**Problem to work on**
Copy the rows below, replacing "collector number" with "field number" wherever it occurs and changing nothing else.

**Recorded data**
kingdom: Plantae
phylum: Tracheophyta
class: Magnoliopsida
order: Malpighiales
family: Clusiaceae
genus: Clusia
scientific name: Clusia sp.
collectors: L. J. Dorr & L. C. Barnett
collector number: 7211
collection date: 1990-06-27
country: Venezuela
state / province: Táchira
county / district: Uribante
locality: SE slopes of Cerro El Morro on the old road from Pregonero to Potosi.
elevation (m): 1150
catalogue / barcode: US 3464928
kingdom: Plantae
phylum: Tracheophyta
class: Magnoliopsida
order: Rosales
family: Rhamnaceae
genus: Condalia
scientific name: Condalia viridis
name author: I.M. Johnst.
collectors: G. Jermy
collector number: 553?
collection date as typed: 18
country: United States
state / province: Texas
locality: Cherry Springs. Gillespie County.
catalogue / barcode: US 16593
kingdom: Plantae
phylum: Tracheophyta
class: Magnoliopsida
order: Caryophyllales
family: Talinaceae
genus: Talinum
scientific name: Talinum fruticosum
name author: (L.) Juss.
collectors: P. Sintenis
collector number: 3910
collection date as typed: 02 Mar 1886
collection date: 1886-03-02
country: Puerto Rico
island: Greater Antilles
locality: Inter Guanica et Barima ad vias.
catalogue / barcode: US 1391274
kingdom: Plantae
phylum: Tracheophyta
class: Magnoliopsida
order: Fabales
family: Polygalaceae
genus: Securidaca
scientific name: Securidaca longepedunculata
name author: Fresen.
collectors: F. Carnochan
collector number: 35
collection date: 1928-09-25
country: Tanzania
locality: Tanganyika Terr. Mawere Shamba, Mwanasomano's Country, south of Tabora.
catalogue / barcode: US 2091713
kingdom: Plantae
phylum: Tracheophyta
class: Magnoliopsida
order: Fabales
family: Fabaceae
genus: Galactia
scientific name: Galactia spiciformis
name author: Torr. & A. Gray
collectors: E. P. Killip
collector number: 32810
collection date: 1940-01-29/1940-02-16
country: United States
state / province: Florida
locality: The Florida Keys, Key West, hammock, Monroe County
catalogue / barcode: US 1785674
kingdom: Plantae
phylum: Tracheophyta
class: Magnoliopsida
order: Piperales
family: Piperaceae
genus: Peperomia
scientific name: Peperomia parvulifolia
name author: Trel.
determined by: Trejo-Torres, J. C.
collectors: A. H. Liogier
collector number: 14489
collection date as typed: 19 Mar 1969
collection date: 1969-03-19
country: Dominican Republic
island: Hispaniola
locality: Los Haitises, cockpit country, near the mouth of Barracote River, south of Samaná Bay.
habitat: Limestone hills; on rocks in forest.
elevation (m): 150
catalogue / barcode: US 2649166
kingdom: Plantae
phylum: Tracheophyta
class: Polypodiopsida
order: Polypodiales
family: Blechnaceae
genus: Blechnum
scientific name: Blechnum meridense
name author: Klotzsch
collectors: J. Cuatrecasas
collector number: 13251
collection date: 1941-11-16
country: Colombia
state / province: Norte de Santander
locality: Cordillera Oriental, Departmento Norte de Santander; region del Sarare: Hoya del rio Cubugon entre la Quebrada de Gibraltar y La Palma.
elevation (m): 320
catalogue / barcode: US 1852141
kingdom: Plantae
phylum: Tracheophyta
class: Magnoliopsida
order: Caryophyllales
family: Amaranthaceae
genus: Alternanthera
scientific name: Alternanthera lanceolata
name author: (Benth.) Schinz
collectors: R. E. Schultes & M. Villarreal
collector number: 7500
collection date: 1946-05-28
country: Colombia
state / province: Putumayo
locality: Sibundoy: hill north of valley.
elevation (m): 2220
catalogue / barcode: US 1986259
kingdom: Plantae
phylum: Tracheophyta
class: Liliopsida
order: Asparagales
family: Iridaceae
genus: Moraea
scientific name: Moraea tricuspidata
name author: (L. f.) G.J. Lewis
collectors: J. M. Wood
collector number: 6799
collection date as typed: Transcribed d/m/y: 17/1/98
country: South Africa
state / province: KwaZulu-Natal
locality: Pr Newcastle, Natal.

**Output of the task**
kingdom: Plantae
phylum: Tracheophyta
class: Magnoliopsida
order: Malpighiales
family: Clusiaceae
genus: Clusia
scientific name: Clusia sp.
collectors: L. J. Dorr & L. C. Barnett
field number: 7211
collection date: 1990-06-27
country: Venezuela
state / province: Táchira
county / district: Uribante
locality: SE slopes of Cerro El Morro on the old road from Pregonero to Potosi.
elevation (m): 1150
catalogue / barcode: US 3464928
kingdom: Plantae
phylum: Tracheophyta
class: Magnoliopsida
order: Rosales
family: Rhamnaceae
genus: Condalia
scientific name: Condalia viridis
name author: I.M. Johnst.
collectors: G. Jermy
field number: 553?
collection date as typed: 18
country: United States
state / province: Texas
locality: Cherry Springs. Gillespie County.
catalogue / barcode: US 16593
kingdom: Plantae
phylum: Tracheophyta
class: Magnoliopsida
order: Caryophyllales
family: Talinaceae
genus: Talinum
scientific name: Talinum fruticosum
name author: (L.) Juss.
collectors: P. Sintenis
field number: 3910
collection date as typed: 02 Mar 1886
collection date: 1886-03-02
country: Puerto Rico
island: Greater Antilles
locality: Inter Guanica et Barima ad vias.
catalogue / barcode: US 1391274
kingdom: Plantae
phylum: Tracheophyta
class: Magnoliopsida
order: Fabales
family: Polygalaceae
genus: Securidaca
scientific name: Securidaca longepedunculata
name author: Fresen.
collectors: F. Carnochan
field number: 35
collection date: 1928-09-25
country: Tanzania
locality: Tanganyika Terr. Mawere Shamba, Mwanasomano's Country, south of Tabora.
catalogue / barcode: US 2091713
kingdom: Plantae
phylum: Tracheophyta
class: Magnoliopsida
order: Fabales
family: Fabaceae
genus: Galactia
scientific name: Galactia spiciformis
name author: Torr. & A. Gray
collectors: E. P. Killip
field number: 32810
collection date: 1940-01-29/1940-02-16
country: United States
state / province: Florida
locality: The Florida Keys, Key West, hammock, Monroe County
catalogue / barcode: US 1785674
kingdom: Plantae
phylum: Tracheophyta
class: Magnoliopsida
order: Piperales
family: Piperaceae
genus: Peperomia
scientific name: Peperomia parvulifolia
name author: Trel.
determined by: Trejo-Torres, J. C.
collectors: A. H. Liogier
field number: 14489
collection date as typed: 19 Mar 1969
collection date: 1969-03-19
country: Dominican Republic
island: Hispaniola
locality: Los Haitises, cockpit country, near the mouth of Barracote River, south of Samaná Bay.
habitat: Limestone hills; on rocks in forest.
elevation (m): 150
catalogue / barcode: US 2649166
kingdom: Plantae
phylum: Tracheophyta
class: Polypodiopsida
order: Polypodiales
family: Blechnaceae
genus: Blechnum
scientific name: Blechnum meridense
name author: Klotzsch
collectors: J. Cuatrecasas
field number: 13251
collection date: 1941-11-16
country: Colombia
state / province: Norte de Santander
locality: Cordillera Oriental, Departmento Norte de Santander; region del Sarare: Hoya del rio Cubugon entre la Quebrada de Gibraltar y La Palma.
elevation (m): 320
catalogue / barcode: US 1852141
kingdom: Plantae
phylum: Tracheophyta
class: Magnoliopsida
order: Caryophyllales
family: Amaranthaceae
genus: Alternanthera
scientific name: Alternanthera lanceolata
name author: (Benth.) Schinz
collectors: R. E. Schultes & M. Villarreal
field number: 7500
collection date: 1946-05-28
country: Colombia
state / province: Putumayo
locality: Sibundoy: hill north of valley.
elevation (m): 2220
catalogue / barcode: US 1986259
kingdom: Plantae
phylum: Tracheophyta
class: Liliopsida
order: Asparagales
family: Iridaceae
genus: Moraea
scientific name: Moraea tricuspidata
name author: (L. f.) G.J. Lewis
collectors: J. M. Wood
field number: 6799
collection date as typed: Transcribed d/m/y: 17/1/98
country: South Africa
state / province: KwaZulu-Natal
locality: Pr Newcastle, Natal.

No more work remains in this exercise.